**Document segment:**
Documentaries such as ‘This is Tottenham’ or Press Tv’s – ‘Eritrea a Nation in Isolation’ inspire me to create art that can change people’s perceptions on a subject matter. The reasoning for those two, in particular, is undeniably due to the fact I can relate to both, they contribute in explaining my identity.
I’ve noticed that I tend to enjoy social and political challenging documentaries rather than pieces about an artist or a lollipop lady. That’s why I came up with an idea of documenting an Eritrean female freedom fighter because it hasn’t really been done the way I want to see it.
Actively trying to locate and find people to feature in your documentary is hard and takes a bit of convincing. It’s shown me how to bring out a certain level of confidence when speaking to people. Initially, the way I found my subject was through a friend who worked at the Eritrean embassy who then referred me to this interesting woman. However, at the time my idea was far too underdeveloped and the only other project that stood out to me was Yusra’s idea of ‘the Syrian refugee family’. I suppose it was because it was a similar theme to mine.
Susan Sontag talks about how photography is just a fraction of the truth. ‘photographs are evidence not only of what’s there but of what an individual sees, not just a record but an evaluation of the world’. The creator has chosen that exact frame for the viewer masking the full image. From that frozen moment, the audience depicts meaning of a situation/time/era and accepts it as fact. In reality, it isn’t 100% true but has been carefully thought through by the photographer. Once I understood this concept, I was then aware that whatever we chose to show will infer a distinctive meaning. so as a group we had to come to a mutual agreement on what the overall message of our film will be.
This lead to experimenting with multiple angles for the same shot and deciding which one we like best in the edit. Even though they all looked slightly the same they connote different meanings to an extent. Or Dziga Vertov Kino theory may be more relevant in this case because it is a little more specific to moving pictures/documentary
‘I am the camera’s eye. I am the machine that shows you the world as I alone see it.’ it’s basically explaining a similar point to Sontag highlighting that the camera is an instrument, like the human eye, used to show actuality.
When developing our project we had to take into consideration Ethics within the documentary. For example, depending on the audience will determine how much we have to censor. Especially because of the sensitive nature of the topic, we recognise what is appropriate to ask without compromising the families dignity. I didn’t want them to feel like they were being taken advantage of, in order for it to work they needed to be comfortable but vulnerable at the same time.

**Dataset extract:**

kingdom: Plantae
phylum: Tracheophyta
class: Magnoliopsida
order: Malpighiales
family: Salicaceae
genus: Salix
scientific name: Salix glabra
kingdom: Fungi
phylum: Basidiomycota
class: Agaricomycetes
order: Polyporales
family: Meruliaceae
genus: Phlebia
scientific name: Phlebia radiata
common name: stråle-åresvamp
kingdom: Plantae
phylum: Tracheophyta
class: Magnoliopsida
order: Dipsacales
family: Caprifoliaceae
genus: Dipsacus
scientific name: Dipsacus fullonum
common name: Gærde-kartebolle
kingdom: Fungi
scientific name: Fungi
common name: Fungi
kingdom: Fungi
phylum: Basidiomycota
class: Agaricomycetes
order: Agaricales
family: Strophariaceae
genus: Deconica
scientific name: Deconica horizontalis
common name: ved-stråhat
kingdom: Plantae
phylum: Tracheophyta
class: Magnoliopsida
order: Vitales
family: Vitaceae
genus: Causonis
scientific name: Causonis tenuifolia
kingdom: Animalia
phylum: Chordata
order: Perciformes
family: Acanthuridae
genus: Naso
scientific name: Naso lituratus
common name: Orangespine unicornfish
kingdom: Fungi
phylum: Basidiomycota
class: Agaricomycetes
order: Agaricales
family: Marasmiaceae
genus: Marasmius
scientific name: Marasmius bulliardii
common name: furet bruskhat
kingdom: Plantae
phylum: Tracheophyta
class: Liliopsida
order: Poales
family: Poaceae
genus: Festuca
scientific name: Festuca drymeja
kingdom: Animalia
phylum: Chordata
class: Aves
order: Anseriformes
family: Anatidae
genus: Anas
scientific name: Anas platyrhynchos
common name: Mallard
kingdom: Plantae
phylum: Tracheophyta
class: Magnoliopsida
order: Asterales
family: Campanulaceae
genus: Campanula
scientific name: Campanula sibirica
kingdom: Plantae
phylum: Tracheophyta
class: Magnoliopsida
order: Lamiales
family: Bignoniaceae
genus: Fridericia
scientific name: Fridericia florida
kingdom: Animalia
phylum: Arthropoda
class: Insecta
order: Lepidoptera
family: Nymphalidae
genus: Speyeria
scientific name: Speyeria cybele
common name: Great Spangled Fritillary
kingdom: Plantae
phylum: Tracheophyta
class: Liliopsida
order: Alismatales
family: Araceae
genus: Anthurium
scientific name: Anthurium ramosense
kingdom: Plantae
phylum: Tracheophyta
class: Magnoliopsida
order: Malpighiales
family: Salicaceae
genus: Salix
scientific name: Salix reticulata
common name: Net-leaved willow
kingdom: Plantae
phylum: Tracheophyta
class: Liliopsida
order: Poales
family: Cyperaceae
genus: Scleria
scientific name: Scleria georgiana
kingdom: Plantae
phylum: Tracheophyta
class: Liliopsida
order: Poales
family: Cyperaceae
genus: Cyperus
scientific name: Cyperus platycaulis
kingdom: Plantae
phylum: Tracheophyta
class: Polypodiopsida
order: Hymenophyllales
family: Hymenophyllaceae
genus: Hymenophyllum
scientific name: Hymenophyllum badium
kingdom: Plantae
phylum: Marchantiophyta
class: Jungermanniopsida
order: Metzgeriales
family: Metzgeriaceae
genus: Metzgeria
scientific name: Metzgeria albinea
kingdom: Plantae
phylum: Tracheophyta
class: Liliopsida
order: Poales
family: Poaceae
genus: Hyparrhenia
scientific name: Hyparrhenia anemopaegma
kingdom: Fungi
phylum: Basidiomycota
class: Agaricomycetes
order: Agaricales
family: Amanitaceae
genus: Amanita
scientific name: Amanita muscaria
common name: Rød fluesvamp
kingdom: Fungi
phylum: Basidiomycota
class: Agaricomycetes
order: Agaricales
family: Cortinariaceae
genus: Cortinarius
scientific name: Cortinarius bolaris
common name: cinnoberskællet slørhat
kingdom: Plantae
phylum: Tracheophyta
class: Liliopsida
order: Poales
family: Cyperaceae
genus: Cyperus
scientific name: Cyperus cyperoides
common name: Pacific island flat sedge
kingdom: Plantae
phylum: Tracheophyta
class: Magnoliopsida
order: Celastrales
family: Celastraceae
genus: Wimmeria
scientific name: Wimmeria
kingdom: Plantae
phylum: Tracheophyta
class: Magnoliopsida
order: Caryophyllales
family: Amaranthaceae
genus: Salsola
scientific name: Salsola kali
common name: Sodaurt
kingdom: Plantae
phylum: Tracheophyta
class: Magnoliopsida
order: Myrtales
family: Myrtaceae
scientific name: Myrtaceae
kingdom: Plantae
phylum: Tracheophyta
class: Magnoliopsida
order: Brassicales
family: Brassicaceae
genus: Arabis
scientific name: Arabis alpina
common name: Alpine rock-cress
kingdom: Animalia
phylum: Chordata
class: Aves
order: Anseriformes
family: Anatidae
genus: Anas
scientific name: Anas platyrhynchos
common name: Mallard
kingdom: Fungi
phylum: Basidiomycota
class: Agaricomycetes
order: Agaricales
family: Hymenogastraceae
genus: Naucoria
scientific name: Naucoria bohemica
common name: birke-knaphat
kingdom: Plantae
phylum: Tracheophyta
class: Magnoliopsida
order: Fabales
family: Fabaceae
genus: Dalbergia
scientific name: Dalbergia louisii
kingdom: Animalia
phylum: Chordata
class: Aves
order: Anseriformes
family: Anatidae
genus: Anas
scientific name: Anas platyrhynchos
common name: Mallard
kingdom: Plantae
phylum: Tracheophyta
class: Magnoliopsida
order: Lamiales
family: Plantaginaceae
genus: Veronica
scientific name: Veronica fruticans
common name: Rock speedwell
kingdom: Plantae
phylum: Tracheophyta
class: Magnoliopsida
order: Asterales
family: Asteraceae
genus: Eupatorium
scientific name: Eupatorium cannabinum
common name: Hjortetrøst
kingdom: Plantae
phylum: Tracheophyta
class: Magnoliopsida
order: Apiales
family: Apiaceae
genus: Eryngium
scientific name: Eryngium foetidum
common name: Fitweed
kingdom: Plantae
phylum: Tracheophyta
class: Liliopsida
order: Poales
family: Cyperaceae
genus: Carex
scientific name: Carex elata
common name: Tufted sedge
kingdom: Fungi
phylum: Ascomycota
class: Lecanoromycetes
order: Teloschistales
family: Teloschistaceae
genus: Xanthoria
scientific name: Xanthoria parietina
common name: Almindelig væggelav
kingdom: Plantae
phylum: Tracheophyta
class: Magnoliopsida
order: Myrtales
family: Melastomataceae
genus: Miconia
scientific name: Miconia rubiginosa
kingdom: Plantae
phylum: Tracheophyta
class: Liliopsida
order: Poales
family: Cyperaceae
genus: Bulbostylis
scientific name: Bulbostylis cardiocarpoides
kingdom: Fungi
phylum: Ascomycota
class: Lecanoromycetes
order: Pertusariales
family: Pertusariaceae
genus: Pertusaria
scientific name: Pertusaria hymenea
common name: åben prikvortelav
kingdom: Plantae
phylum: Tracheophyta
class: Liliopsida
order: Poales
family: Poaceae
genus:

**What is asked:** Continue the reflection on documentary filmmaking, the text that comes before the listing, starting right after its last sentence.

**Reply to the exercise:**
Sadly when we presented our finished project, our subject disliked it to the point that he was offended which was a real blow for us as a team. He hated it so much that we have discouraged him from getting involved with the media in the future, he regrets bringing us into his family home, but worst of all we had lost respect from an admirable man.
This is where ethics come into play, even though we invested hours of our time, grown with the project, out of respect for the family we could not use it or put it on social media.
I can only blame myself because we should’ve got him to sign the release form straight away to give us a sense of security, now we have a perfectly good documentary gone to waste. However, it was definitely a learning experience and I am still very happy as it was like practise for a better piece in the future plus I’ve improved my skills in editing sound.
There is literally no amount of planning that can prepare you for shooting, it never goes a 100% to plan. We visualised cinematic sequences layered together to generate a well polished poetic felt visuals with an expository narrative element.
Mentally everything was there, physically we had everything. We booked a track, dolly and got a Canon 5D out but in reality it was not needed, it did not enhance our work at all. Our work lacked authenticity because of the extent we went to construct every little detail of the documentary, it meant it lost the emotional aspect.
On the day of shooting, we introduced some spontaneity, captured the family in their element. which was almost the opposite of what we were going to do, the original plan was to only reveal the family in the end and only have decorative shots of personal items within their home. Either way, even if it turned out to be successful we still didn’t film enough shots to carry it through the whole film.
The majority of our time was focused on perfecting the sound, we encountered problems with the smoke alarm beeping every 10 seconds but luckily the sound workshop highlighted explained how to get rid of the irrelevant sound without affecting the subject’s voice.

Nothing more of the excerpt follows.